There’s a Web site for the Mount Washington Observatory, also on the summit. Go to www.mountwashington.org for a sample of the weather. Let me know of your own interesting Web sites or Web cams at interesting broadcast locations.
Fig. 1 shows the WHOM antenna and transmitter building during one visit Bob made this winter. He writes that the roads normally open some time in May!
Snow and ice can threaten broadcast engineers. From iced antennas to fallen power lines, the list of problems is endless. Read on to see how one engineer fought back.
* * *
Steve Callahan is with the WBUR Group in Boston and contributes to RW Engineering Extra. For several years, Steve has found that regular spraying of the windshield treatment Rain-X, a brand of glass treatment, on a satellite dish really keeps ice and snow from building up in the dish.
Sleet and freezing rain won’t lodge in the bottom half of the dish. With the Rain-X treatment, the icy mixture just slides out. Thanks, Steve, for a great tip to keep those syndicated programs on the air.
* * *
We predicted that a mention of using Belden 8451 to run AC would make Steve Lampen cringe but not surprise him. We were right.
Steve adds some interesting facts. Look in the Belden catalog and you will find that 8451 is rated to 300 volts. On page 22.4 of its Master Catalog, and also online, is a table that shows current limit of any cable based on (1) the gauge of the conductor, (2) the number of conductors, (3) the ambient room temperature and (4) the melting point of the jacket.
For 8451 the specs are 22 AWG, two-conductor. Let’s say room temperature is 70 degrees Fahrenheit or 21 Celsius. The melting point is 167 F/75 C. These easily allow a rise in temperature of 95 F/35 C on the wire, and it won’t be even near its melting point. The Belden chart shows a decent 5 Amps.
Yes, a 600-watt, 120-volt light bulb!
Steve’s caveat is that this does not address safety considerations, but the cable could work and wouldn’t melt or otherwise fail. Amazing, isn’t it? What’s more amazing is that people have used the shielded audio cable in this manner.
* * *
Brian Edwards is engineering and operations manager for New World Radio in Washington. Reading about unique uses for Belden 8451 and West Penn 291 brought a bad flashback to a Richmond station where he was doing some side work.
Brian found 8451 in use in a rack as a power line for a 120V on-air light. “Thank goodness for insulated dikes,” he writes, adding that since that flashing experience, he’s carried an inductive voltage detector in his tool bag, as seen in Fig. 2.
The tip of this handy tool glows red when substantial AC voltage is sensed. It makes for a quick check before wires are cut or removed. Thanks, Brian, for the jolting memory that many of us have experienced, and a safe tool to prevent a repeat of the experience.
* * *
Drew Henderson is the assistant chief of the Mid-Michigan Radio Group and works in Lansing. When Drew and his boss installed Scott Studios SS32s on all four of the stations in the building two years ago, he used Microsoft Excel to create a template for each type of switcher they would be using. Fig. 3 shows the template they used.

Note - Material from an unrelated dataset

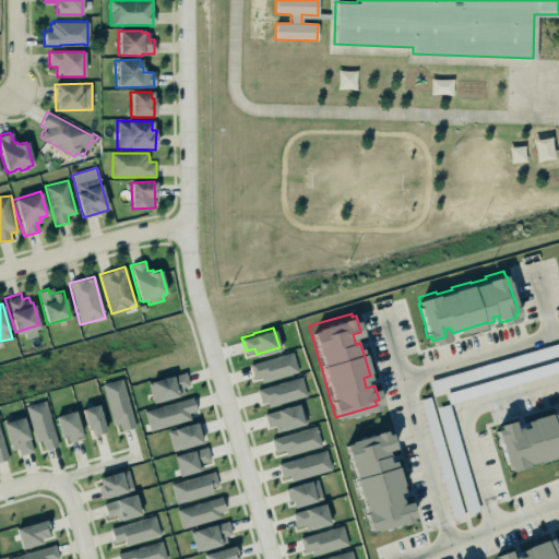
[(253,382),(298,372),(294,353),(249,364),(253,382)]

Drew was able to plan everything out before the purchase and ensure there was room for the expansion. Later, Excel came in handy when the studio for rock station Q106 was planned. Excel helped Chief Engineer Kevin Larke and the Q106 PD lay out the console even before it arrived. If a change has to be made, it can be done faster on the computer than with a pencil and paper.
Drew also uses Excel for inventories, adding time to make sure syndicated show segments will fit within the allotted time on satellite-fed stations, as shown in Fig. 4. He uses the program to map out Cat-5 patch panels and audio punch blocks and create transmitter logs and company purchase orders.